**DATA FOR PROCESSING:**
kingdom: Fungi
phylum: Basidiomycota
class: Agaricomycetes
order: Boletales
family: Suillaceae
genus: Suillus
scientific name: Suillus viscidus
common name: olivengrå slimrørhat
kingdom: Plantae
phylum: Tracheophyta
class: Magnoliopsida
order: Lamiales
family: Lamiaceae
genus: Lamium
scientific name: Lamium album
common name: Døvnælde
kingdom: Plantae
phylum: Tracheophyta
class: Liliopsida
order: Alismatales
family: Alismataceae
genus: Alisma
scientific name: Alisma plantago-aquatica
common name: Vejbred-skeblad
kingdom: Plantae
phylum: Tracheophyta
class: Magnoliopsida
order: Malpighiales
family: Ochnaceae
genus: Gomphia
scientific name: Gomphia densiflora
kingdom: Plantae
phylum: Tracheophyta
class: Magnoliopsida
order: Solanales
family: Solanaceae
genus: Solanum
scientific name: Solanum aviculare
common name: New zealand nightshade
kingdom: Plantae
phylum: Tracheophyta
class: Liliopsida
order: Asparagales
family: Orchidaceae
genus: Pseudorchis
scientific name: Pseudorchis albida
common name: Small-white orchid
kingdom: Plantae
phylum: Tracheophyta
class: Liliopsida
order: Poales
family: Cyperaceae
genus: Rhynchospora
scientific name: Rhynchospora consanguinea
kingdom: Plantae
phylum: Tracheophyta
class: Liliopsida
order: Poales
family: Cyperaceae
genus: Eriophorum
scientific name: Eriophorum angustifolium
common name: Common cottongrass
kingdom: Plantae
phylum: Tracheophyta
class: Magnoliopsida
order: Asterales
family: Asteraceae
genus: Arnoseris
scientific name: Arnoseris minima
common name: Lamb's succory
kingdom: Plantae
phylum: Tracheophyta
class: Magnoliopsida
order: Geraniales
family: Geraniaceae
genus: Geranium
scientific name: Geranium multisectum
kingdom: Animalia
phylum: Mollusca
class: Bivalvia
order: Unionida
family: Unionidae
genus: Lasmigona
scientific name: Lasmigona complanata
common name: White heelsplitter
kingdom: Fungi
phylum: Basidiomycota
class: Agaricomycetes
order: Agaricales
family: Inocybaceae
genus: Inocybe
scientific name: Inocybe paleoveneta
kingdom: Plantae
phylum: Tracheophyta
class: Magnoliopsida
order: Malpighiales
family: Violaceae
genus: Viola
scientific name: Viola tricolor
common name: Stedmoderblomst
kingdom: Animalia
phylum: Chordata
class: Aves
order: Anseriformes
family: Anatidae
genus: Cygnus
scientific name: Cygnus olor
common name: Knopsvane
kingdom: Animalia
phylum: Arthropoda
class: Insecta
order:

**STATED TASK:** Please put every line of the listing above into a Markdown table with the columns Row and Line, numbering the rows in order and leaving out any blank lines.

**SOLVED PROBLEM:**
| Row | Line |
|---|---|
| 1 | kingdom: Fungi |
| 2 | phylum: Basidiomycota |
| 3 | class: Agaricomycetes |
| 4 | order: Boletales |
| 5 | family: Suillaceae |
| 6 | genus: Suillus |
| 7 | scientific name: Suillus viscidus |
| 8 | common name: olivengrå slimrørhat |
| 9 | kingdom: Plantae |
| 10 | phylum: Tracheophyta |
| 11 | class: Magnoliopsida |
| 12 | order: Lamiales |
| 13 | family: Lamiaceae |
| 14 | genus: Lamium |
| 15 | scientific name: Lamium album |
| 16 | common name: Døvnælde |
| 17 | kingdom: Plantae |
| 18 | phylum: Tracheophyta |
| 19 | class: Liliopsida |
| 20 | order: Alismatales |
| 21 | family: Alismataceae |
| 22 | genus: Alisma |
| 23 | scientific name: Alisma plantago-aquatica |
| 24 | common name: Vejbred-skeblad |
| 25 | kingdom: Plantae |
| 26 | phylum: Tracheophyta |
| 27 | class: Magnoliopsida |
| 28 | order: Malpighiales |
| 29 | family: Ochnaceae |
| 30 | genus: Gomphia |
| 31 | scientific name: Gomphia densiflora |
| 32 | kingdom: Plantae |
| 33 | phylum: Tracheophyta |
| 34 | class: Magnoliopsida |
| 35 | order: Solanales |
| 36 | family: Solanaceae |
| 37 | genus: Solanum |
| 38 | scientific name: Solanum aviculare |
| 39 | common name: New zealand nightshade |
| 40 | kingdom: Plantae |
| 41 | phylum: Tracheophyta |
| 42 | class: Liliopsida |
| 43 | order: Asparagales |
| 44 | family: Orchidaceae |
| 45 | genus: Pseudorchis |
| 46 | scientific name: Pseudorchis albida |
| 47 | common name: Small-white orchid |
| 48 | kingdom: Plantae |
| 49 | phylum: Tracheophyta |
| 50 | class: Liliopsida |
| 51 | order: Poales |
| 52 | family: Cyperaceae |
| 53 | genus: Rhynchospora |
| 54 | scientific name: Rhynchospora consanguinea |
| 55 | kingdom: Plantae |
| 56 | phylum: Tracheophyta |
| 57 | class: Liliopsida |
| 58 | order: Poales |
| 59 | family: Cyperaceae |
| 60 | genus: Eriophorum |
| 61 | scientific name: Eriophorum angustifolium |
| 62 | common name: Common cottongrass |
| 63 | kingdom: Plantae |
| 64 | phylum: Tracheophyta |
| 65 | class: Magnoliopsida |
| 66 | order: Asterales |
| 67 | family: Asteraceae |
| 68 | genus: Arnoseris |
| 69 | scientific name: Arnoseris minima |
| 70 | common name: Lamb's succory |
| 71 | kingdom: Plantae |
| 72 | phylum: Tracheophyta |
| 73 | class: Magnoliopsida |
| 74 | order: Geraniales |
| 75 | family: Geraniaceae |
| 76 | genus: Geranium |
| 77 | scientific name: Geranium multisectum |
| 78 | kingdom: Animalia |
| 79 | phylum: Mollusca |
| 80 | class: Bivalvia |
| 81 | order: Unionida |
| 82 | family: Unionidae |
| 83 | genus: Lasmigona |
| 84 | scientific name: Lasmigona complanata |
| 85 | common name: White heelsplitter |
| 86 | kingdom: Fungi |
| 87 | phylum: Basidiomycota |
| 88 | class: Agaricomycetes |
| 89 | order: Agaricales |
| 90 | family: Inocybaceae |
| 91 | genus: Inocybe |
| 92 | scientific name: Inocybe paleoveneta |
| 93 | kingdom: Plantae |
| 94 | phylum: Tracheophyta |
| 95 | class: Magnoliopsida |
| 96 | order: Malpighiales |
| 97 | family: Violaceae |
| 98 | genus: Viola |
| 99 | scientific name: Viola tricolor |
| 100 | common name: Stedmoderblomst |
| 101 | kingdom: Animalia |
| 102 | phylum: Chordata |
| 103 | class: Aves |
| 104 | order: Anseriformes |
| 105 | family: Anatidae |
| 106 | genus: Cygnus |
| 107 | scientific name: Cygnus olor |
| 108 | common name: Knopsvane |
| 109 | kingdom: Animalia |
| 110 | phylum: Arthropoda |
| 111 | class: Insecta |
| 112 | order: |